Every time I see a person cut short a relationship with someone they really like because he or she doesn’t match externally with who they “thought” they’d be with, it makes me cringe. You don’t need the other person to “be” anything. You just need to FEEL a certain way with that person.
So sit down, grab a pen and paper, and really consider what’s important to you. Think about what kind of person you are, and what has and hasn’t worked for you before. General is better than specific. If you find yourself writing down something limiting or superficial, take a step back and try to deconstruct it so you’re getting to the core of how that issue related to YOU. Keep it relatively short (no more than ten criteria), or else you risk going off on unimportant tangents.
So now that you have your list, let’s move on. On one hand you don’t want to let someone pass you by for a stupid external reason. What about the opposite mistake – staying with someone who judges you, who makes you feel uneasy, or overall doesn’t treat you like the superstar you are?
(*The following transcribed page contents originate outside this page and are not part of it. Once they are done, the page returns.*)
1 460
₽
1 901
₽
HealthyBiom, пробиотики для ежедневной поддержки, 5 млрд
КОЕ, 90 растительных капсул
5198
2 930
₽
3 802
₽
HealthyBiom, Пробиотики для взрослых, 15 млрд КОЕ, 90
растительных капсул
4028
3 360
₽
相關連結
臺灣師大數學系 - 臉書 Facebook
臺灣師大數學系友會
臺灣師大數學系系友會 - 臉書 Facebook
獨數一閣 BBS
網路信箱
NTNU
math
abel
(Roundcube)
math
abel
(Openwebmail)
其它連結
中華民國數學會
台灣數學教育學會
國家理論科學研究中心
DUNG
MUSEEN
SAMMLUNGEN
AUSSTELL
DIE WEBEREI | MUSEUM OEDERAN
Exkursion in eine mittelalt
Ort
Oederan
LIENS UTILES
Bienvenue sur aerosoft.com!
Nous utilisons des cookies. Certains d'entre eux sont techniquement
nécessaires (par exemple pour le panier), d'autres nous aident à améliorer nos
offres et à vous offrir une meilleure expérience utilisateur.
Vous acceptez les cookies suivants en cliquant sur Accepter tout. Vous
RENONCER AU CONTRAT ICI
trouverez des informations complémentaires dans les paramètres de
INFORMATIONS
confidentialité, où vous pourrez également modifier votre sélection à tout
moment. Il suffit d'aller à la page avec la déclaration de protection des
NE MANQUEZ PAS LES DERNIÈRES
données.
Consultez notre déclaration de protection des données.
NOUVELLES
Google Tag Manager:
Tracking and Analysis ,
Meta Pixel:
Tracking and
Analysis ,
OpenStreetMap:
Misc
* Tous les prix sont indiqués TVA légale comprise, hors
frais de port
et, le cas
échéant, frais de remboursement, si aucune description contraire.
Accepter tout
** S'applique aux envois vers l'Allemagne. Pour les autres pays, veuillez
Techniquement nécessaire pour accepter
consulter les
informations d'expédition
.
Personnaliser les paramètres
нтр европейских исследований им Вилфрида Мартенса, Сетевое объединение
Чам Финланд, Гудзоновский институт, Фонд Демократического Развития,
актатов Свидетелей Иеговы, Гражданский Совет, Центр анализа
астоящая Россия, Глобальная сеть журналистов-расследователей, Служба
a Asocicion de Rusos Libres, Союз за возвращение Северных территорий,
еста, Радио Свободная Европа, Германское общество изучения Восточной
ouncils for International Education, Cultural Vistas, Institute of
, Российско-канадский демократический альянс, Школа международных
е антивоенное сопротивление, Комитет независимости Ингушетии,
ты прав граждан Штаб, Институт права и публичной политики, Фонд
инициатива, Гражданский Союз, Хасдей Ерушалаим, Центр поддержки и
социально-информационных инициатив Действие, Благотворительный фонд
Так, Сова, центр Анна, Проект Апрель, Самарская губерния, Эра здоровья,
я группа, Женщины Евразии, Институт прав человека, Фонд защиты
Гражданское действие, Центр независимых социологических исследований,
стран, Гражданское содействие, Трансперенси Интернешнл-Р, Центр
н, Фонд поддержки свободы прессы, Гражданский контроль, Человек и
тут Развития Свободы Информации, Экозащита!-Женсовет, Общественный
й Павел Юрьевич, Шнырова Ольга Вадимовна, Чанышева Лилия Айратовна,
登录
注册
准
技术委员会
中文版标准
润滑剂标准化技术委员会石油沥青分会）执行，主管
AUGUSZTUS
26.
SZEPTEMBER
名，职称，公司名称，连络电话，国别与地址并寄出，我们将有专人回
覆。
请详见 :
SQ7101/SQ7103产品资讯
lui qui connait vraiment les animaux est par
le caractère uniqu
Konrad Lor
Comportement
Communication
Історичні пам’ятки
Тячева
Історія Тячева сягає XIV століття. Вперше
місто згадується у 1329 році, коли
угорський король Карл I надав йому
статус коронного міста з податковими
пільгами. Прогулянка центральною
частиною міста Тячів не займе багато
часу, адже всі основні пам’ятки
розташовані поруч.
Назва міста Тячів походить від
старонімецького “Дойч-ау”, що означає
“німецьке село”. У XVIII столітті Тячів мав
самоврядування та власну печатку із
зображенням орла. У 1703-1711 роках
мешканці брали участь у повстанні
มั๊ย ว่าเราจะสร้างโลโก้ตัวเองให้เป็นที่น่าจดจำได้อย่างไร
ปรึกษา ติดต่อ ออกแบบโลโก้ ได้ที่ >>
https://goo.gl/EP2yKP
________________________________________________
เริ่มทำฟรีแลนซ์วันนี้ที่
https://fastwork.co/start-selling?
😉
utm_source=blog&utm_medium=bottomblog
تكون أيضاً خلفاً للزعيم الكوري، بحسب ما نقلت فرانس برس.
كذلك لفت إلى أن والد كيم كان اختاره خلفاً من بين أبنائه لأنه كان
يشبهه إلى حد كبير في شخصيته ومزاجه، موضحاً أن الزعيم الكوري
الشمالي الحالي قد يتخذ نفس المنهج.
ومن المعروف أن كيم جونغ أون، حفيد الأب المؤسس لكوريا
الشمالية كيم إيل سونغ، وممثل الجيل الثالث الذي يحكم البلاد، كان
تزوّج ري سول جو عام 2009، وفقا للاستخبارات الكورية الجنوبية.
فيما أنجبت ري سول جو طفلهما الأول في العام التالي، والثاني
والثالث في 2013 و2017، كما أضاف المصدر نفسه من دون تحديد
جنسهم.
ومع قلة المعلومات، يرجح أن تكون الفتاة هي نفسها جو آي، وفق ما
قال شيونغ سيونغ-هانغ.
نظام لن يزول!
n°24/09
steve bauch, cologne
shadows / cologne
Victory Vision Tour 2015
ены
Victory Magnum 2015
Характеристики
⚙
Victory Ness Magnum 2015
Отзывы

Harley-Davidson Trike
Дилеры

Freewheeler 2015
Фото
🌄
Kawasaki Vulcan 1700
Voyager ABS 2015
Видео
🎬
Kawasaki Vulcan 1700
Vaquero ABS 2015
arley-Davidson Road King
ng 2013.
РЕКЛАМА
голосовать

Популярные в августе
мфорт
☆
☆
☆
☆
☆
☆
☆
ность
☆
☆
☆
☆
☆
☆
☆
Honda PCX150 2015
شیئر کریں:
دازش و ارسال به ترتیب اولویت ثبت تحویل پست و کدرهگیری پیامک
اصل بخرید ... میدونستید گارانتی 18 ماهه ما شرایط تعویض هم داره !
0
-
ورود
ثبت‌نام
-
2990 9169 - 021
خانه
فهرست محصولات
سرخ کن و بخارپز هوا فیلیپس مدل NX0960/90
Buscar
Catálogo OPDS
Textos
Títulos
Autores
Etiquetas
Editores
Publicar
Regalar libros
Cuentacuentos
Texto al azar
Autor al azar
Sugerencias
I remember in my younger days, before I developed the ironclad self-esteem I have today, I used to put up with crap like that. No more. And here is where your list comes into play. At any point when you’re questioning your new relationship but aren’t sure why, look at your list and ask yourself if your basic needs are being violated. If the answer is no, put your worries on the back burner and let whatever situation is bothering you play out. Don’t look ahead 10 years and think, “But I want to have three kids and he only wants two,” or, “I always thought I’d end up with another lawyer.” Give me a break. You can worry about those things much farther along the road. Don’t walk away from a person who could make you really happy for a worry that may never even come to fruition.
On the other hand, is this person violating your list by some permutation of not treating you well? That’s where your alarm radar should go up.
When you take the time to formulate a list like this, it helps to remove confusion. Instead of obsessing about whether your new relationship is perfect (which no relationship is), you can just ask yourself two questions:
- Am I having fun? Do I want to go on another date with this person?
- Is anything on my list getting violated?
Keep it that simple. In early stages – the first six months when you stay in “don’t know mind” – it IS that simple. These months are a freebee. You just don’t know what’s going to happen or how everything will play out. Things that seem like big issues initially may disappear, or explosive initial chemistry may fizzle out. It’s best not to make assumptions in either direction.
I look back at my prolific dating days fondly. It’s was fun to go out to new places, meet new people, and get wined and dined. And it would have been a mistake to let the uncertainty of when and how I’d meet the “right” person create unnecessary anxiety and stress. Even if you make mistakes or fumble around the dating world like a blind person (like I have), everything will turn out alright in the end. Just stick to your core values and stay true to your needs in the process.